=== WORK TO BE COMPLETED ===
Pick out every line below that contains the string "value", and copy each one. Case counts.
* * *
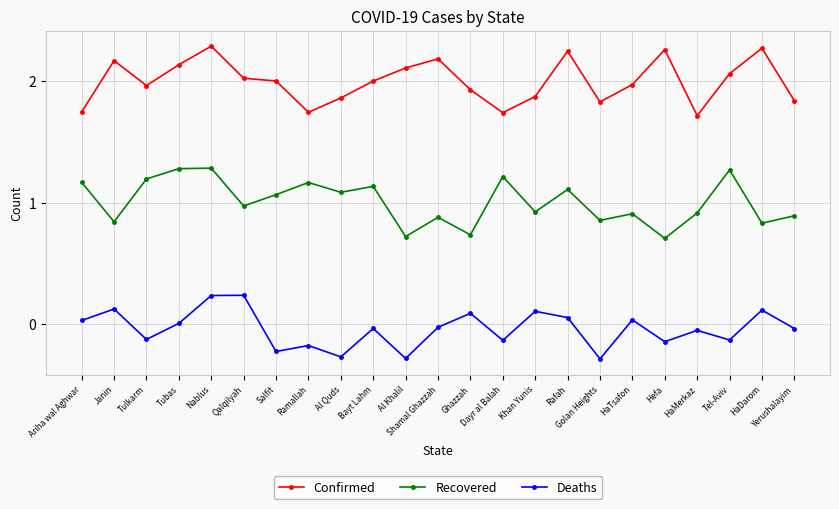

Which label corresponds to the smallest value in the chart?

Golan Heights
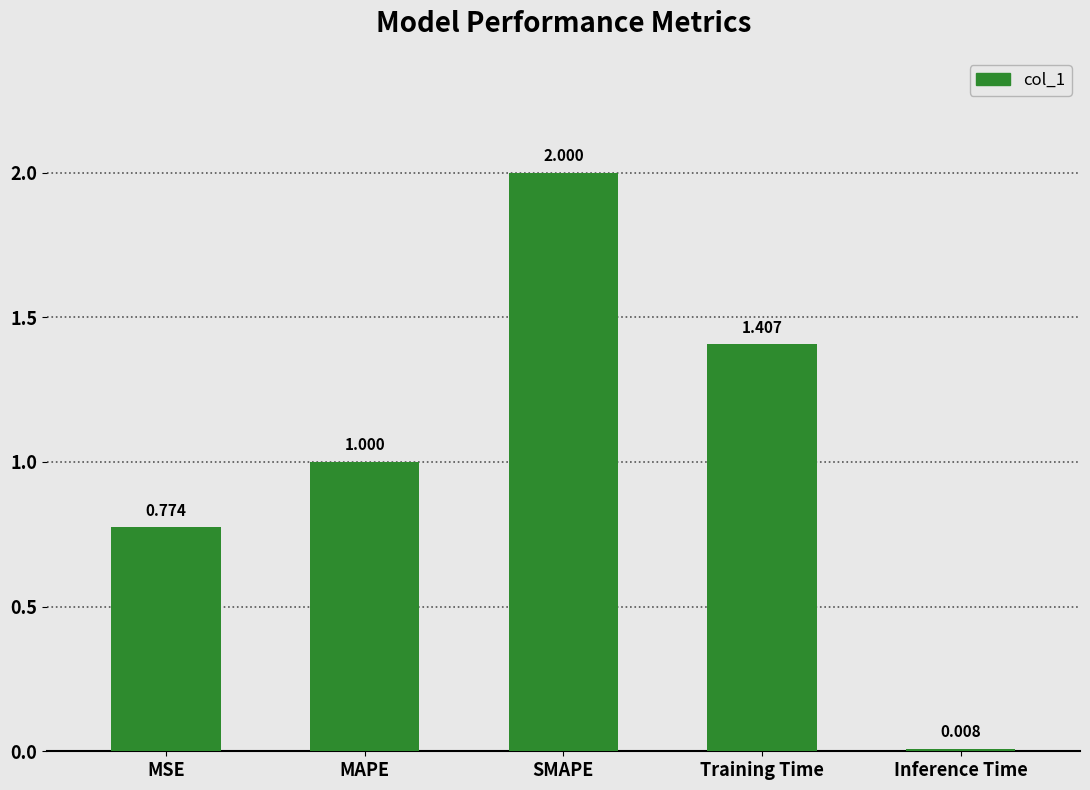

What is the average value?

1.0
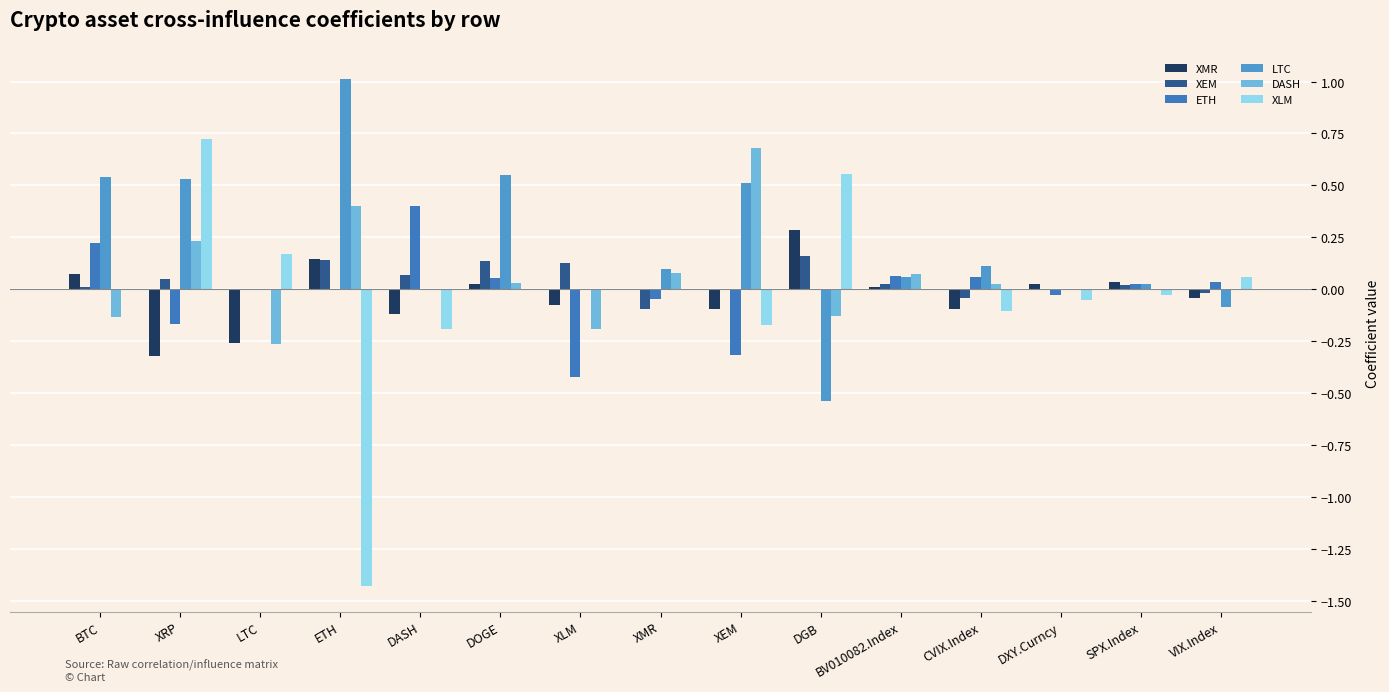

Which series changed the most between XRP and ETH?

XLM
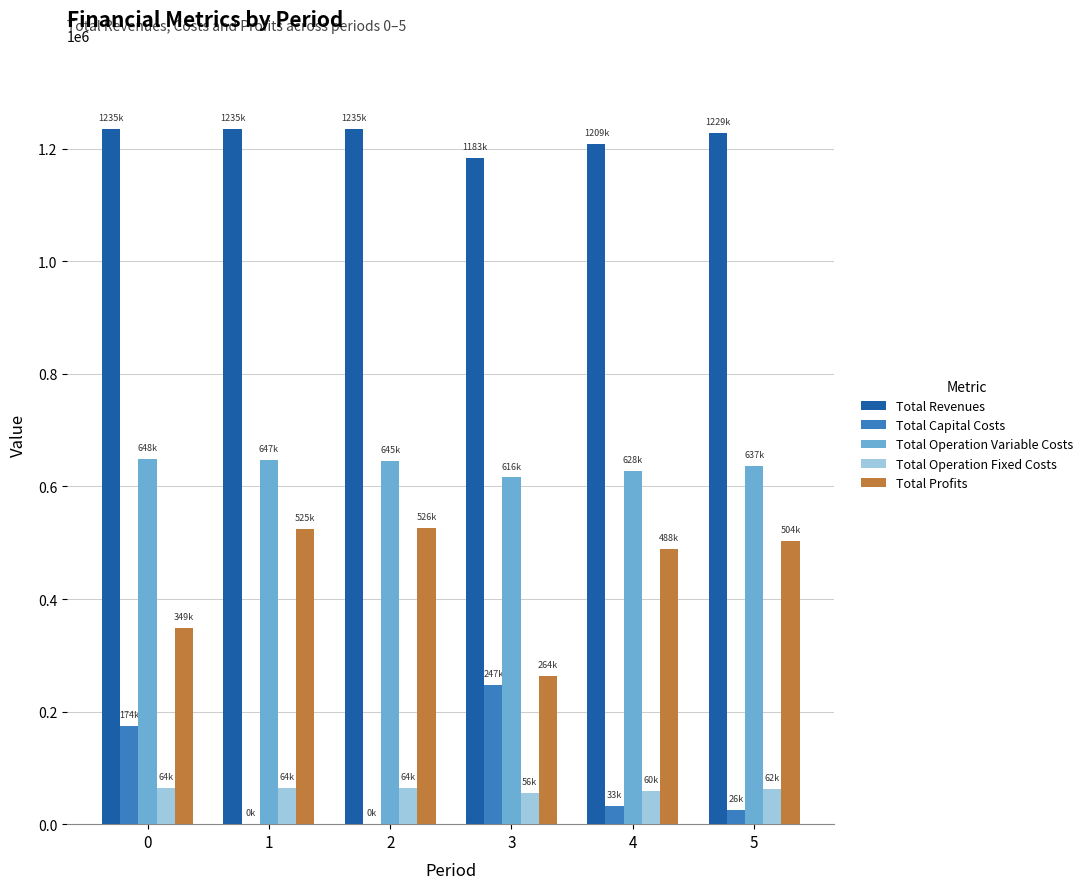

What is the total value across all series at 4?

2417267.5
* * *
=== WRITTEN ANSWER ===
Which label corresponds to the smallest value in the chart?
What is the average value?
What is the total value across all series at 4?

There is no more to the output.